Reproduce the entries below in full and without error.

━━━━━ PROVIDED DATA

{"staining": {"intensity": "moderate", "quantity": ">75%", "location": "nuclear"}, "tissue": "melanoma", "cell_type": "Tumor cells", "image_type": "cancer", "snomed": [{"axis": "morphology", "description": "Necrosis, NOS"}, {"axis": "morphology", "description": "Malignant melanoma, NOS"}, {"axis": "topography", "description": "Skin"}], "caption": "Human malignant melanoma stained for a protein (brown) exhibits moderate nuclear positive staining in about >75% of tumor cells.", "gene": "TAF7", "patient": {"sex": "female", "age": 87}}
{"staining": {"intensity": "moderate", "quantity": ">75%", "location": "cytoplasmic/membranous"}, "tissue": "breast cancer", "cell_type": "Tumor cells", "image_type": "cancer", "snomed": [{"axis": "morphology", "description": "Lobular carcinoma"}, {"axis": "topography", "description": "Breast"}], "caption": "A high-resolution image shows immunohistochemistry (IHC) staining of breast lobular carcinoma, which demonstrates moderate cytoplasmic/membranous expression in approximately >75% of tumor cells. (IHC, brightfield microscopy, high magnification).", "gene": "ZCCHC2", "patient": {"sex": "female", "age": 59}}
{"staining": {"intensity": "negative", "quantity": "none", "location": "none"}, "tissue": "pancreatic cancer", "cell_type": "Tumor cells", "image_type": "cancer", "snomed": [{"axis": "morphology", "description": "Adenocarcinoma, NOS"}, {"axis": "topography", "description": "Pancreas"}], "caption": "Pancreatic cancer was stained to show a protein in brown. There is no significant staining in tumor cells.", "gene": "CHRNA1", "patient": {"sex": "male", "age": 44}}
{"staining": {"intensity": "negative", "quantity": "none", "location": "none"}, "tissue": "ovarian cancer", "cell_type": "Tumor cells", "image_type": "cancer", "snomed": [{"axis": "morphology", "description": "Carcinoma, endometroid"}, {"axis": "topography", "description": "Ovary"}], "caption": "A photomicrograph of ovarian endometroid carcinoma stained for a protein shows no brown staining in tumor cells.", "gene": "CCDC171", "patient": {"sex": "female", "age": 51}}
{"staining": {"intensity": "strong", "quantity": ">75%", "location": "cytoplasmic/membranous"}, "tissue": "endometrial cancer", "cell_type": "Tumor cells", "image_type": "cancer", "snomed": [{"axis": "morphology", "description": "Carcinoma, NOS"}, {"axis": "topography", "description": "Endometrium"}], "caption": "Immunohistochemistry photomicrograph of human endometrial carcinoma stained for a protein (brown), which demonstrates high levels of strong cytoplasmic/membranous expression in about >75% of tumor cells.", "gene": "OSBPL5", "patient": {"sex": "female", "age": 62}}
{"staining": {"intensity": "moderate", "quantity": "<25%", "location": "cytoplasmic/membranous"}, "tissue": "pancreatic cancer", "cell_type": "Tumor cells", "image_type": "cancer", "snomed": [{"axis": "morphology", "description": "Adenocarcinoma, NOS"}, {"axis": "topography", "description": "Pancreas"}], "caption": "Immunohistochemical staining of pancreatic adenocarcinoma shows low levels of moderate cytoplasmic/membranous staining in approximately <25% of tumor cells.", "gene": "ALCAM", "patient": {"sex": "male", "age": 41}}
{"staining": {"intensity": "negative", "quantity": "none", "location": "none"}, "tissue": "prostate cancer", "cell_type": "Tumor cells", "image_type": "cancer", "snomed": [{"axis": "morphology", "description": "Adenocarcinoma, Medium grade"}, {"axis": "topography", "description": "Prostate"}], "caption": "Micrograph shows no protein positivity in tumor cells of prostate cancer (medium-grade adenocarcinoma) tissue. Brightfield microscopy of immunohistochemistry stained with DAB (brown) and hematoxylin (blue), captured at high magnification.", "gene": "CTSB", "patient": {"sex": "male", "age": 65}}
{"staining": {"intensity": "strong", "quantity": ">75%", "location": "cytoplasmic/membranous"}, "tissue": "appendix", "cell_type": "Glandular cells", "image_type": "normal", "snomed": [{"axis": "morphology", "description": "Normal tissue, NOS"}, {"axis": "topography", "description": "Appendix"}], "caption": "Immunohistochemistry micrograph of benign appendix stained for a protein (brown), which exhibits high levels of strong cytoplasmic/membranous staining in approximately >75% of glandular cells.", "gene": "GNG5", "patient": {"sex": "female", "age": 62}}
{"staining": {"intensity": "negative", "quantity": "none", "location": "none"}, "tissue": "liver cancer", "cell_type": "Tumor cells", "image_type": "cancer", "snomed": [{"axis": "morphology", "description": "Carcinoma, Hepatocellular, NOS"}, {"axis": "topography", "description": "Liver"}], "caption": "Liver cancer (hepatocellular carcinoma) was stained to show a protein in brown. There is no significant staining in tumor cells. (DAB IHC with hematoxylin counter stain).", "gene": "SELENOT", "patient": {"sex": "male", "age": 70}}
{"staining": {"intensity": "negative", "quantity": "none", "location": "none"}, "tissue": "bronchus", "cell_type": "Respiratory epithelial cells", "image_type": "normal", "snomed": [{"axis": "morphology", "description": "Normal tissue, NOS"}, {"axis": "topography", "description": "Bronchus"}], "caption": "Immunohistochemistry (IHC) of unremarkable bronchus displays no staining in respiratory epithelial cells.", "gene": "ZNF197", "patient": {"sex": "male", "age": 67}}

━━━━━━━━━━

COMPLETED EXERCISE:
{"staining": {"intensity": "moderate", "quantity": ">75%", "location": "nuclear"}, "tissue": "melanoma", "cell_type": "Tumor cells", "image_type": "cancer", "snomed": [{"axis": "morphology", "description": "Necrosis, NOS"}, {"axis": "morphology", "description": "Malignant melanoma, NOS"}, {"axis": "topography", "description": "Skin"}], "caption": "Human malignant melanoma stained for a protein (brown) exhibits moderate nuclear positive staining in about >75% of tumor cells.", "gene": "TAF7", "patient": {"sex": "female", "age": 87}}
{"staining": {"intensity": "moderate", "quantity": ">75%", "location": "cytoplasmic/membranous"}, "tissue": "breast cancer", "cell_type": "Tumor cells", "image_type": "cancer", "snomed": [{"axis": "morphology", "description": "Lobular carcinoma"}, {"axis": "topography", "description": "Breast"}], "caption": "A high-resolution image shows immunohistochemistry (IHC) staining of breast lobular carcinoma, which demonstrates moderate cytoplasmic/membranous expression in approximately >75% of tumor cells. (IHC, brightfield microscopy, high magnification).", "gene": "ZCCHC2", "patient": {"sex": "female", "age": 59}}
{"staining": {"intensity": "negative", "quantity": "none", "location": "none"}, "tissue": "pancreatic cancer", "cell_type": "Tumor cells", "image_type": "cancer", "snomed": [{"axis": "morphology", "description": "Adenocarcinoma, NOS"}, {"axis": "topography", "description": "Pancreas"}], "caption": "Pancreatic cancer was stained to show a protein in brown. There is no significant staining in tumor cells.", "gene": "CHRNA1", "patient": {"sex": "male", "age": 44}}
{"staining": {"intensity": "negative", "quantity": "none", "location": "none"}, "tissue": "ovarian cancer", "cell_type": "Tumor cells", "image_type": "cancer", "snomed": [{"axis": "morphology", "description": "Carcinoma, endometroid"}, {"axis": "topography", "description": "Ovary"}], "caption": "A photomicrograph of ovarian endometroid carcinoma stained for a protein shows no brown staining in tumor cells.", "gene": "CCDC171", "patient": {"sex": "female", "age": 51}}
{"staining": {"intensity": "strong", "quantity": ">75%", "location": "cytoplasmic/membranous"}, "tissue": "endometrial cancer", "cell_type": "Tumor cells", "image_type": "cancer", "snomed": [{"axis": "morphology", "description": "Carcinoma, NOS"}, {"axis": "topography", "description": "Endometrium"}], "caption": "Immunohistochemistry photomicrograph of human endometrial carcinoma stained for a protein (brown), which demonstrates high levels of strong cytoplasmic/membranous expression in about >75% of tumor cells.", "gene": "OSBPL5", "patient": {"sex": "female", "age": 62}}
{"staining": {"intensity": "moderate", "quantity": "<25%", "location": "cytoplasmic/membranous"}, "tissue": "pancreatic cancer", "cell_type": "Tumor cells", "image_type": "cancer", "snomed": [{"axis": "morphology", "description": "Adenocarcinoma, NOS"}, {"axis": "topography", "description": "Pancreas"}], "caption": "Immunohistochemical staining of pancreatic adenocarcinoma shows low levels of moderate cytoplasmic/membranous staining in approximately <25% of tumor cells.", "gene": "ALCAM", "patient": {"sex": "male", "age": 41}}
{"staining": {"intensity": "negative", "quantity": "none", "location": "none"}, "tissue": "prostate cancer", "cell_type": "Tumor cells", "image_type": "cancer", "snomed": [{"axis": "morphology", "description": "Adenocarcinoma, Medium grade"}, {"axis": "topography", "description": "Prostate"}], "caption": "Micrograph shows no protein positivity in tumor cells of prostate cancer (medium-grade adenocarcinoma) tissue. Brightfield microscopy of immunohistochemistry stained with DAB (brown) and hematoxylin (blue), captured at high magnification.", "gene": "CTSB", "patient": {"sex": "male", "age": 65}}
{"staining": {"intensity": "strong", "quantity": ">75%", "location": "cytoplasmic/membranous"}, "tissue": "appendix", "cell_type": "Glandular cells", "image_type": "normal", "snomed": [{"axis": "morphology", "description": "Normal tissue, NOS"}, {"axis": "topography", "description": "Appendix"}], "caption": "Immunohistochemistry micrograph of benign appendix stained for a protein (brown), which exhibits high levels of strong cytoplasmic/membranous staining in approximately >75% of glandular cells.", "gene": "GNG5", "patient": {"sex": "female", "age": 62}}
{"staining": {"intensity": "negative", "quantity": "none", "location": "none"}, "tissue": "liver cancer", "cell_type": "Tumor cells", "image_type": "cancer", "snomed": [{"axis": "morphology", "description": "Carcinoma, Hepatocellular, NOS"}, {"axis": "topography", "description": "Liver"}], "caption": "Liver cancer (hepatocellular carcinoma) was stained to show a protein in brown. There is no significant staining in tumor cells. (DAB IHC with hematoxylin counter stain).", "gene": "SELENOT", "patient": {"sex": "male", "age": 70}}
{"staining": {"intensity": "negative", "quantity": "none", "location": "none"}, "tissue": "bronchus", "cell_type": "Respiratory epithelial cells", "image_type": "normal", "snomed": [{"axis": "morphology", "description": "Normal tissue, NOS"}, {"axis": "topography", "description": "Bronchus"}], "caption": "Immunohistochemistry (IHC) of unremarkable bronchus displays no staining in respiratory epithelial cells.", "gene": "ZNF197", "patient": {"sex": "male", "age": 67}}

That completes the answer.